A box of tissues was placed on the witness stand in Harford County Circuit Court’s ceremonial courtroom Tuesday. Within 10 minutes, it had seen its first use during the emotional sentencing of Naeshawn Jaheim Perry.
Perry, 19, pleaded guilty in March to one count of first-degree murder in the August 2017 killing of Maleigha Solonka, 15, of Edgewood. On Tuesday, Judge Paul Ishak handed down a life sentence and suspended all but 20 years, a punishment on the bottom end of the agreed-upon sentencing range of 20 to 40 years.
Solonka’s friends and family members took turns offering statements attesting to how the 15-year-old’s loss impacted them. Several spoke through tears, and one offered strong words to Perry from the gallery of the courtroom, leading Ishak to ask everybody to speak one at a time.
Defense attorneys argued at sentencing that Perry’s brain was not fully developed, leading to his rash behavior, and that he was suffering from mental illnesses resulting from a hard upbringing.
The prosecution contended the 2017 murder was the latest in a pattern of escalating behavior.

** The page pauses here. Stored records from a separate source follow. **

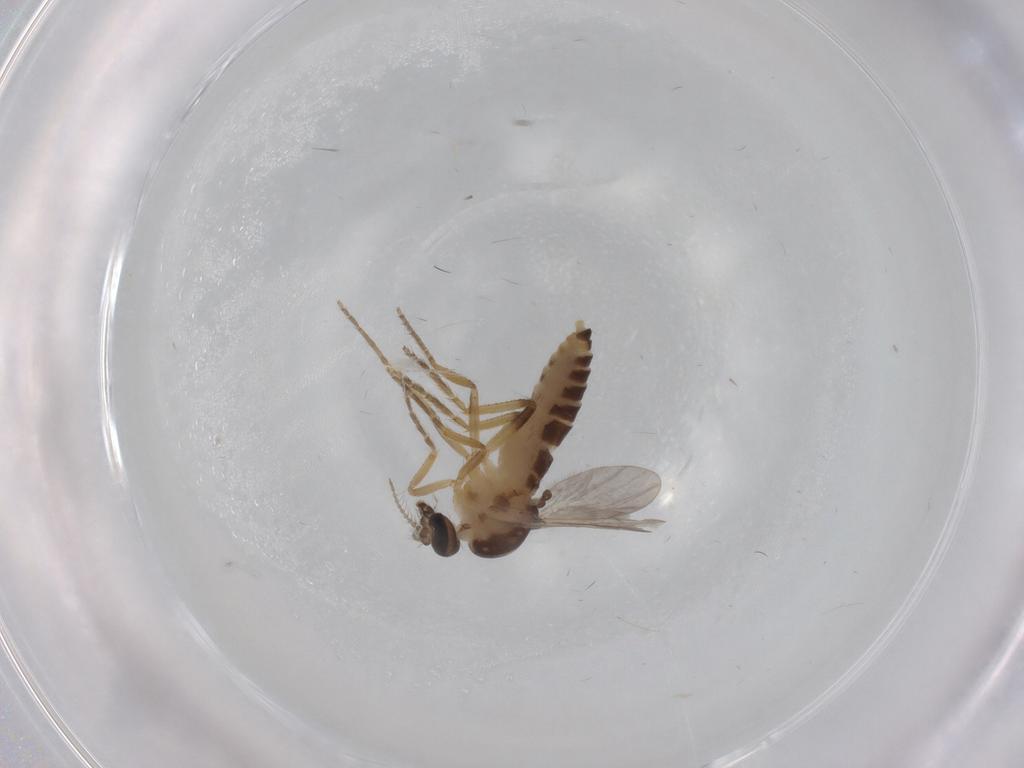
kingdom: Animalia
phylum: Arthropoda
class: Insecta
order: Diptera
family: Ceratopogonidae
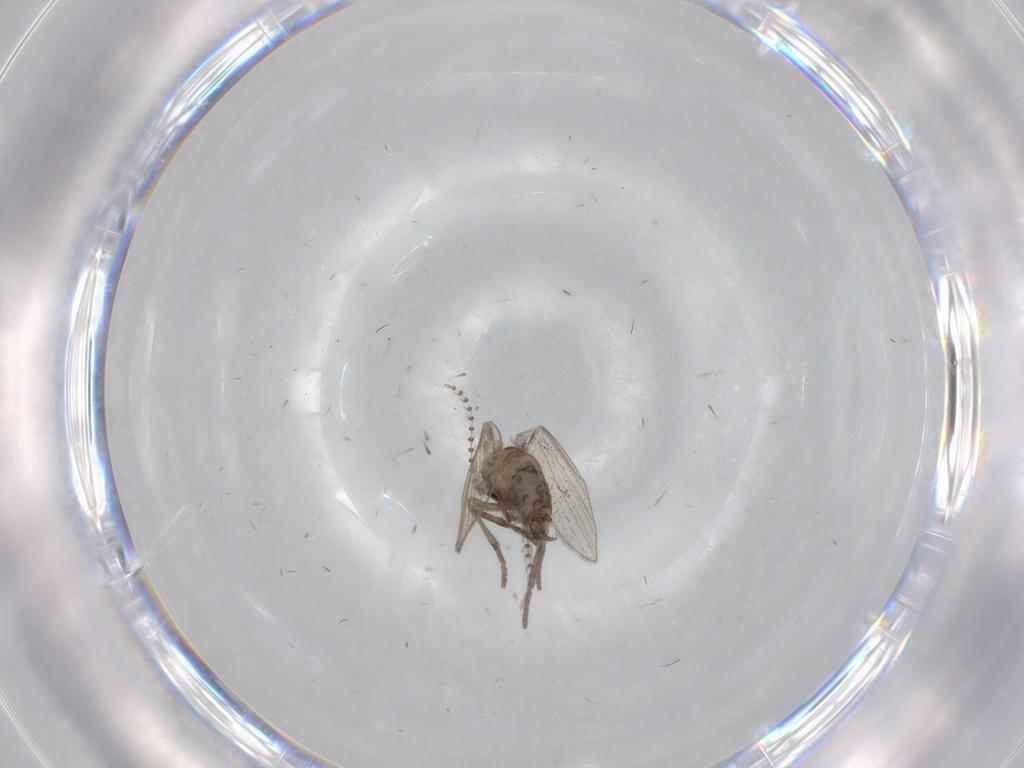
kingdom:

Solonka’s mother, Jamie Solonka, cried through much of the hearing, including her testimony. She spoke raggedly through sobs at the stand Monday, telling Perry that he had forever changed her life.
“I will never be the same because you took my daughter from me,” she said. “Every day I wake up and I’ll never see her again.”
Solonka’s grandmother Donna Elliott put her feelings more simply.
“No sentence could ever be long enough,” she said.
Defense attorneys sought for Perry to be placed in Patuxent Institution — a high security correctional facility in Jessup that would afford him group therapy and the opportunity for other mental health treatment as part of a juvenile offender program.
Ishak did not grant that request, but public defender Kelly Casper said she would file a motion for modification of Perry’s sentence to get him into Patuxent.
“I am hoping he will reconsider that in the future,” Casper said after the hearing.
Before delivering his sentence, Ishak laid out the facts as he saw them, saying that both the prosecution and defense had brought forth accurate information. The case, as he saw it, was about untreated mental illness compounded by abuse of marijuana.
“It seems to this court that is what is going on in our community,” Ishak said. “There are folks not tackling mental health issues and masking them with substance abuse.”
Perry was an escapee from a Department of Juvenile Services facility at the time of the killing, assistant state’s attorney Dair Pillai said. He strangled Solonka days before her 16th birthday and left her body in a trash can in the woods in Havre de Grace, she said. Perry was 16-years-old at the time. The two had been in an on-again, off-again relationship before the killing.
Medical examiners determined her cause of death was asphyxiation and it was ruled a homicide.
Perry told his mother that he knew where Solonka was, the defense team said, and she called the police.
Pillai said Perry had a long history of juvenile offenses, which established “a pattern of escalating violence."
The defense also brought in neuropsychologist Eric Lane, who said Perry had expressed remorse at the killing, which Perry told him was accidental. He said Perry was not neurologically impaired, but he did show evidence of depression, bipolar disorder and conduct disorders.
Lane said the time was right for Perry to receive treatment, as his brain was still developing. If he were to mingle with other prisoners, he would be socialized in the criminal justice system, which would not improve his behavior.